Wednesday evening the Boston Red Sox and Houston Astros thrilled the baseball world with a great baseball game that went back and forth and came down to a couple of inches of Andrew Benintendi’s glove in the bottom of the 9th inning. Yet after the game – the conversation that dominated wasn’t about the harrowing 9th inning, or the great throw by Mookie Betts in the 8th inning, or the firepower exhibited by dueling home run hitters and a small defensive-minded outfielder, but an anticipated catch that didn’t happen.
Jose Altuve, the defending American League MVP thought he had tied the game at 2 in the bottom of the 1st inning. The ball went back, back, back – and then umpire Joe West immediately called fan interference. Jose Altuve was out and the Astros would not score in the inning. They ended up losing 8-6, with the two run margin being the difference in the game.
Fan and team debates began immediately. This was no “super obvious” instance like the 1996 Jeffrey Maier debacle that changed baseball history(author’s opinion) where the fan obviously reached INTO the field of play. This was no Steve Bartman either, where Moises Alou stood near stationary next to the stands and reached into the stands only to be thwarted by fans hands in an interference that was not called.
This would’ve been a tremendous home run saving jumping catch by Mookie Betts.
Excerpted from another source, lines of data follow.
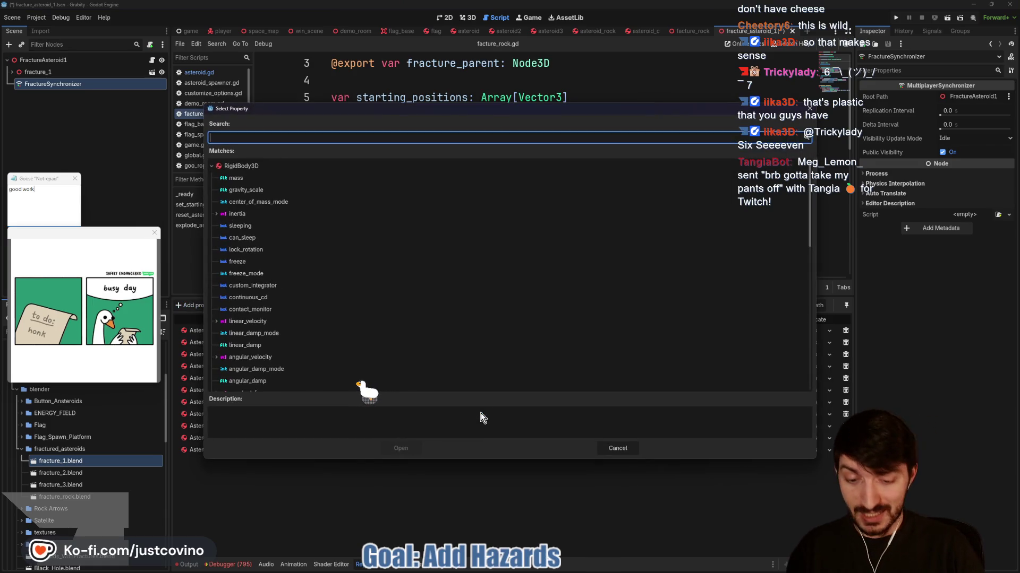
text(rotatio)
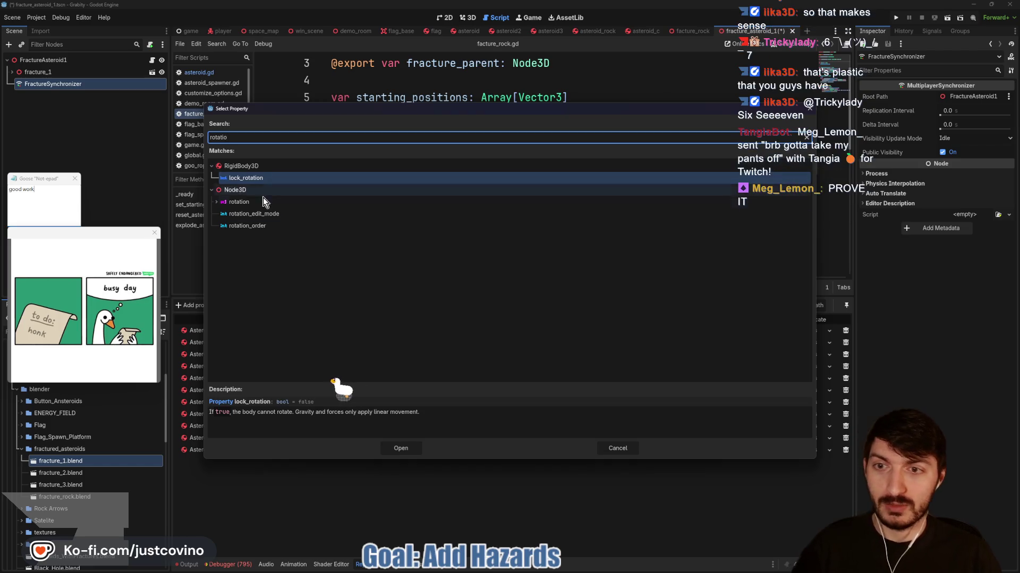
click(263, 201)
click(401, 448)
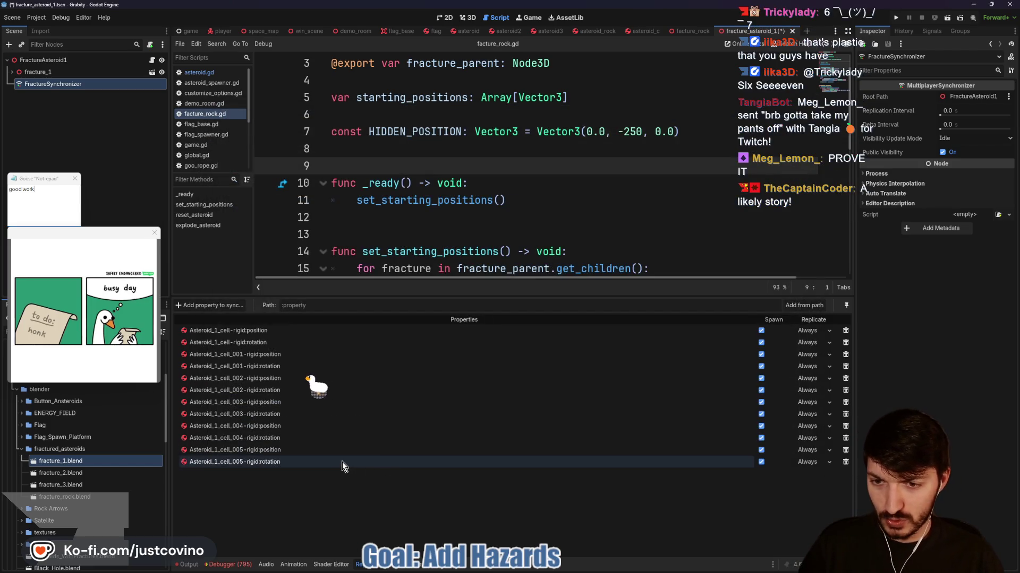
key(ctrl+s)
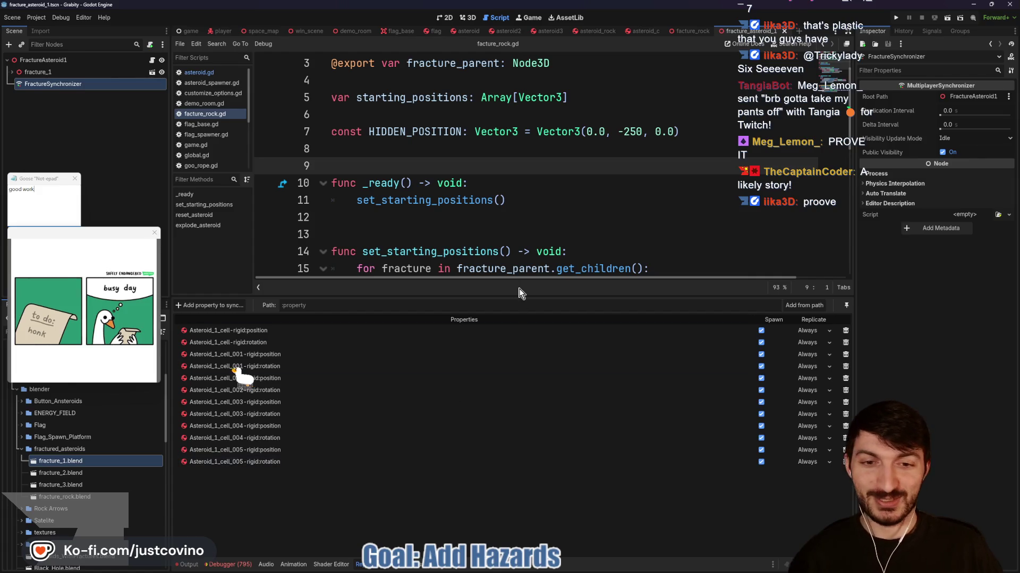
drag(516, 297, 516, 352)
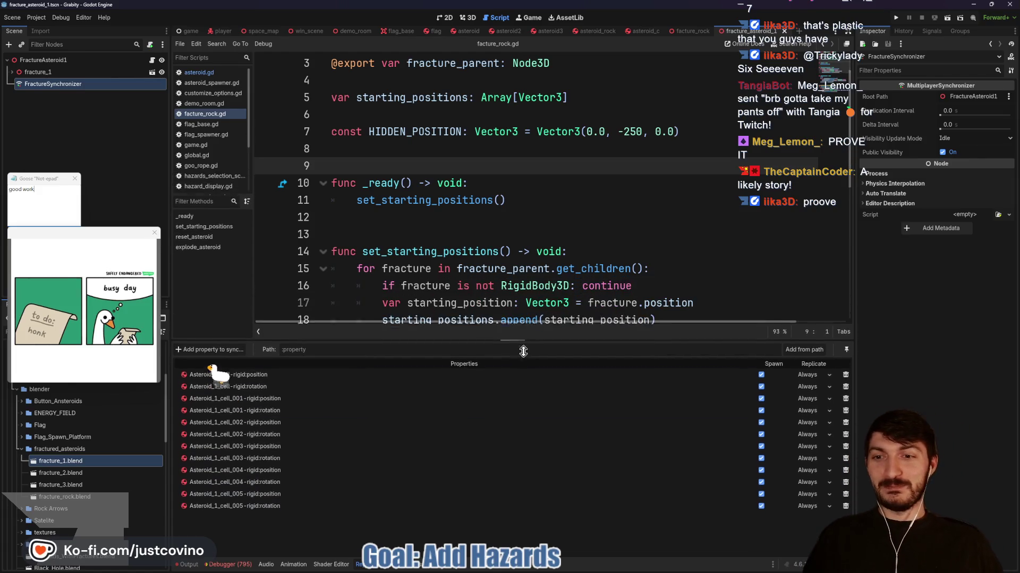
Save the scene and sync the FractureAsteroid1 root node's position
click(471, 229)
key(ctrl+s)
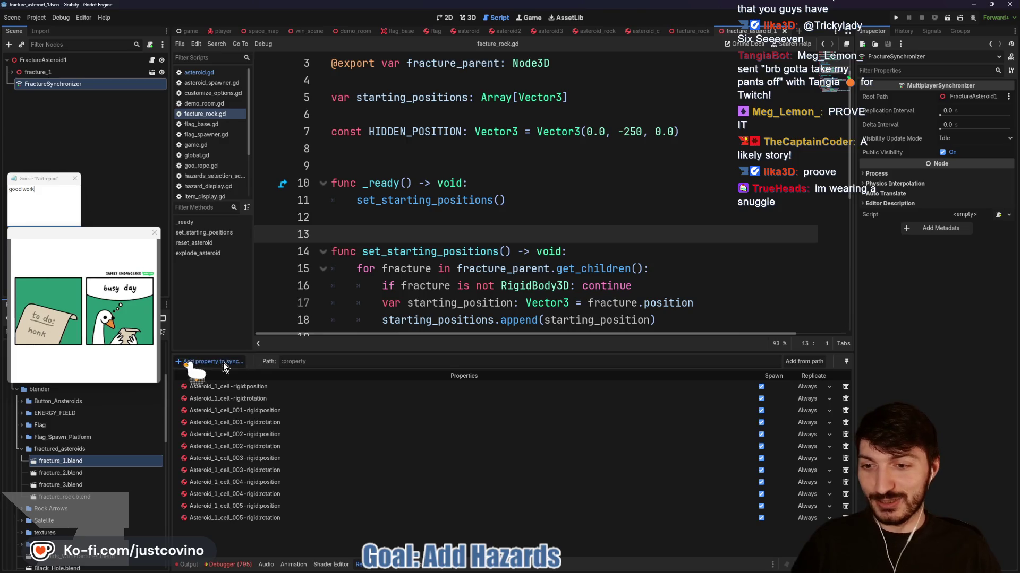
click(223, 363)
For me, it conjured up the image of Endy Chavez in Game 7 of the 2006 NLCS, a play I’ve gone into more detail here.
Mookie has been known to make these plays, once even with some fan help.
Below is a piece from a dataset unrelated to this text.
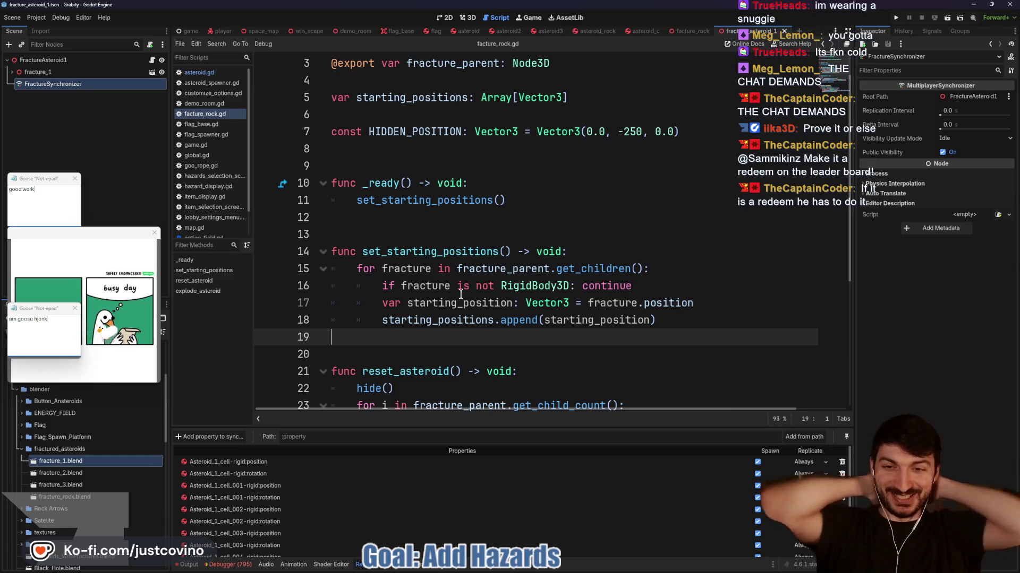
Place the cursor on blank line 12 of fracture_rock.gd
click(398, 219)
A lot of people have now become baseball rules experts and point to this part in the baseball rule book:
MLB Rule 3.16, “When there is spectator interference with any thrown or batted ball, the ball shall be dead at the moment of interference and the umpire shall impose such penalties as in his opinion will nullify the act of interference…no interference shall be allowed when a fielder reaches over a fence, railing, rope or into a stand to catch a ball. He does so at his own risk. However, should a spectator reach out on the playing field side of such fence, railing or rope, and plainly prevent the fielder from catching the ball, then the batsman should be called out for the spectator’s interference.”
The question of course is if Betts was going to make this catch. Astros Manager AJ Hinch explained after the game: “We assume — and you can assume a lot with Mookie because he’s an incredible athlete — we assume he’s going to make this spectacular catch, jumping as high as he can into the crowd.”.
Umpire Joe West – who has been around since 1976 and managed more season than any other umpire in history – made the call. He maintained that Betts glove didn’t actually leave the playing field. “Cowboy Joe” can be controversial when he tries to maintain his own sense of baseball law order like calling out pine tar on Steve Howe in a 1988 playoff game, throwing a pitcher to the ground to break up a fight, and grabbing Jonathan Papelbon by the jersey after Papelbon grabbed his crotch in a gesture to fans and likely stating “Listen here Sonny. We don’t do that here.”. While some don’t like him, Angel Hernandez he is not.
In the end – I agree with this call and the decision that was made. Yes – it would have been a spectacular catch – but the fan needs to let the ball play on its own as counter-instinctual as that is – or perhaps there needs to be more of a barrier in the stadium. We pay the money to see the players play – not the fans.
Of course – had the Astros won the game, this would ultimately not be a big deal. But they didn’t, and now the defending champions are down 3-1 in the American League Championship Series and know they will have to win two in a row in Boston after winning Game 5 tonight in Houston. They nearly came back in this one, with their best hitter coming up with the bases loaded and two outs in the 9th, but a terrific diving catch by Red Sox left fielder Andrew Benintendi ending the game. If there is one side of one ballpark in baseball that doesn’t worry about fan interference it is the Green Monster in Fenway Park. In the end the biggest robbery of this play was robbing us fans of one of the greatest catches we will never actually see.